Boehringer grabs 'breakthrough,' plots pivotal trials for rival to AstraZeneca, Clovis

The FDA is putting an oral lung cancer drug from Boehringer Ingelheim on its inside track, promising to accelerate development of a new EGFR mutation-specific tyrosine kinase inhibitor that could quickly rival competing therapies from AstraZeneca ($AZN) and Clovis Oncology ($CLVS). And Boehringer is promising to hustle its way through a pivotal program with an eye to a near-term launch.

Boehringer won the agency's breakthrough therapy designation for BI 1482694, which demonstrated early-stage promise for T790M-positive cases of non-small cell lung cancer. That's the same target that AstraZeneca hit for the recent approval of the pioneering TKI Tagrisso (AZD9291). And Clovis has been in hot pursuit with rociletinib (CO-1686), which has now been dragged back by deteriorating patient responses and a delay at the FDA.

In Boehringer's early human study, investigators tracked a 62% objective response rate among patients earlier this year, though the median duration of response had not been established by the cutoff point for data.

Boehringer is targeting the T790M patient group in a pivotal Phase II and says it plans a full slate of Phase III studies that will launch next year.

Boehringer says that the drug is being designed as a next-gen followup for patients who become resistant to currently available therapies. If all goes according to plan, the drug can be introduced after Tagrisso gets the first mover advantage, with Clovis still angling to gain market access as it sorts out its data at the FDA. 

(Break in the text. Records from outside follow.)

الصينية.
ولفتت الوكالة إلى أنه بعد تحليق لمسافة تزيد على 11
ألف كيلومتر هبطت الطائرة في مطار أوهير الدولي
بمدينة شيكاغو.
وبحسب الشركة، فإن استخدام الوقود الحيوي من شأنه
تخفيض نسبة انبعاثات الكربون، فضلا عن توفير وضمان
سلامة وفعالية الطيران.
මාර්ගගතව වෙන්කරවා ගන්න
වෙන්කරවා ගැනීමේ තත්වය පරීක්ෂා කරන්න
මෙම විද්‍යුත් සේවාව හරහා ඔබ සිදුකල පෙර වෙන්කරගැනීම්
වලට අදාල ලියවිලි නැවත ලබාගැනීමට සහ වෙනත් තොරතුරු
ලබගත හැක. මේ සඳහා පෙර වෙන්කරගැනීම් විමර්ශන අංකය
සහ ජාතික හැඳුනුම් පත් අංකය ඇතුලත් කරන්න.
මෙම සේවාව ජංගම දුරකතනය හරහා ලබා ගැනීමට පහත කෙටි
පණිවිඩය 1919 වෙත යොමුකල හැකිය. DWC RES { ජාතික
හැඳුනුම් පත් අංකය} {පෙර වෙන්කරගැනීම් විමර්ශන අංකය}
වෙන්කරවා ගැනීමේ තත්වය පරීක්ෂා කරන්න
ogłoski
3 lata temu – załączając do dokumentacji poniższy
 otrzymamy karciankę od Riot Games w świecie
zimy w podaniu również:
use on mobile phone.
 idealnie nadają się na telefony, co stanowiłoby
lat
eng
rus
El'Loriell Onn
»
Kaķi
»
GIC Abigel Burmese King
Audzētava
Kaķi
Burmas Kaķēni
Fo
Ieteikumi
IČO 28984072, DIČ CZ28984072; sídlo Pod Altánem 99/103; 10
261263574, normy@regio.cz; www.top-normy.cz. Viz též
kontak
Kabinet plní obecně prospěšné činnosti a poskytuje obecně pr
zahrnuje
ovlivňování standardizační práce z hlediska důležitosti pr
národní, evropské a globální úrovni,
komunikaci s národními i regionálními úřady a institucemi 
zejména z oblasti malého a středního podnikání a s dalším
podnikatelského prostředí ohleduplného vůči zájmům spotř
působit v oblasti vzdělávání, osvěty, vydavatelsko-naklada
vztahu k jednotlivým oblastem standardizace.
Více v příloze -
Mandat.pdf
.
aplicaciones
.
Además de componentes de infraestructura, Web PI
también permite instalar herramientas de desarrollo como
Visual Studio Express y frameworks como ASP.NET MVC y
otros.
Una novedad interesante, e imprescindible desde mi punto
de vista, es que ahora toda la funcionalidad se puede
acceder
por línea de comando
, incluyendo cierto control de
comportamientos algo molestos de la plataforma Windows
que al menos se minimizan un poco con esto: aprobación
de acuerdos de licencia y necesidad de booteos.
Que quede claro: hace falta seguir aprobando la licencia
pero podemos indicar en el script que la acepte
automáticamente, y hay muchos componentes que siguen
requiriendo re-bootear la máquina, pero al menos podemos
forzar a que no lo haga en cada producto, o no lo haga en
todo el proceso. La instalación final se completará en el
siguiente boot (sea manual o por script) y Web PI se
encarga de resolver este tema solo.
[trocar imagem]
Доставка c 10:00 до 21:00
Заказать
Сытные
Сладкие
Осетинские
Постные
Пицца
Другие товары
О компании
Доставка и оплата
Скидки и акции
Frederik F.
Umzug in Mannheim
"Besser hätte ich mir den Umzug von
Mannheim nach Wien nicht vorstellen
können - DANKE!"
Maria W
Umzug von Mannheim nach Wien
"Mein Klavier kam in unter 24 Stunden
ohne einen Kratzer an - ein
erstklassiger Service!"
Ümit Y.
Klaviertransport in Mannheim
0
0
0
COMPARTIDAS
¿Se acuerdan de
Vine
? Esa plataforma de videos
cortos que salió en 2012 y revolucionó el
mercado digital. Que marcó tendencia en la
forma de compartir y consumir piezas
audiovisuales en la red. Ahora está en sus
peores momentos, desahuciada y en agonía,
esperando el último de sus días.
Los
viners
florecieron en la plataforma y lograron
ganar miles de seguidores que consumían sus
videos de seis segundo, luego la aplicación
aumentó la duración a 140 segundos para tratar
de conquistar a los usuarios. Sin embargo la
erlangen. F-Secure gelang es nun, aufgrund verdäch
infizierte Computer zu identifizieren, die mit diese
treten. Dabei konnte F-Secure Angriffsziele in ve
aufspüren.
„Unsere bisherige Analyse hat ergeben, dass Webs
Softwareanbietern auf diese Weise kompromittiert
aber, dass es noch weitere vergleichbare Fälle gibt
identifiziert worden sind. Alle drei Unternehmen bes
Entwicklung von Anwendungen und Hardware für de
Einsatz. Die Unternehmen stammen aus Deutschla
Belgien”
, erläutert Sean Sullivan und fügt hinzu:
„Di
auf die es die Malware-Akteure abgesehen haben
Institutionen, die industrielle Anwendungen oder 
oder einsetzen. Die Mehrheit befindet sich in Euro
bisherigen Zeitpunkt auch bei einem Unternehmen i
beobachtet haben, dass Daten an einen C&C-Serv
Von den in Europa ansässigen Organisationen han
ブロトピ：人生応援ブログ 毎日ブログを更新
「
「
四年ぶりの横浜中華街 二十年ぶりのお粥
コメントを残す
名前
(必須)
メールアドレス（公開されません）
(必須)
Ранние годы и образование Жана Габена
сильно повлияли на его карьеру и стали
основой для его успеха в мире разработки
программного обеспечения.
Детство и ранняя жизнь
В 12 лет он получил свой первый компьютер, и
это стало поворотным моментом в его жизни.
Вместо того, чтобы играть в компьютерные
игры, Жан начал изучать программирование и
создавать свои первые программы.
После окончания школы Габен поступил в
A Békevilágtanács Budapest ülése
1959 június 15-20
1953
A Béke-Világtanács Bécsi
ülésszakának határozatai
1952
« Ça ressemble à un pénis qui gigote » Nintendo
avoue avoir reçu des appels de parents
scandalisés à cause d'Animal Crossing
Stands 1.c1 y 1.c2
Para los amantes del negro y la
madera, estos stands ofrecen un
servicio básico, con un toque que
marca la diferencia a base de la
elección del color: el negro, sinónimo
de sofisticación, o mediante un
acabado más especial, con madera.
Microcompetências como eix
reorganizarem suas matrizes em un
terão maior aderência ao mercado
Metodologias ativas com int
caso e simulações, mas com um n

The FDA clearly loves this target. Both Tagrisso as well as rociletinib won BTD titles at the FDA, which may lead some to wonder why follow-up therapies in the same space should be designated as 'breakthroughs" as well.

"The T790M mutation is the most common resistance mechanism found in about half of the patients previously treated with currently available EGFR TKIs," says Dr Mehdi Shahidi, medical head, solid tumor oncology, Boehringer Ingelheim. "Our aim at Boehringer Ingelheim is to prolong the continuum of treatment with targeted therapies for patients with EGFR mutation-positive lung cancer with a treatment that could potentially be efficacious even after the inevitable occurrence of resistance to the initial treatment."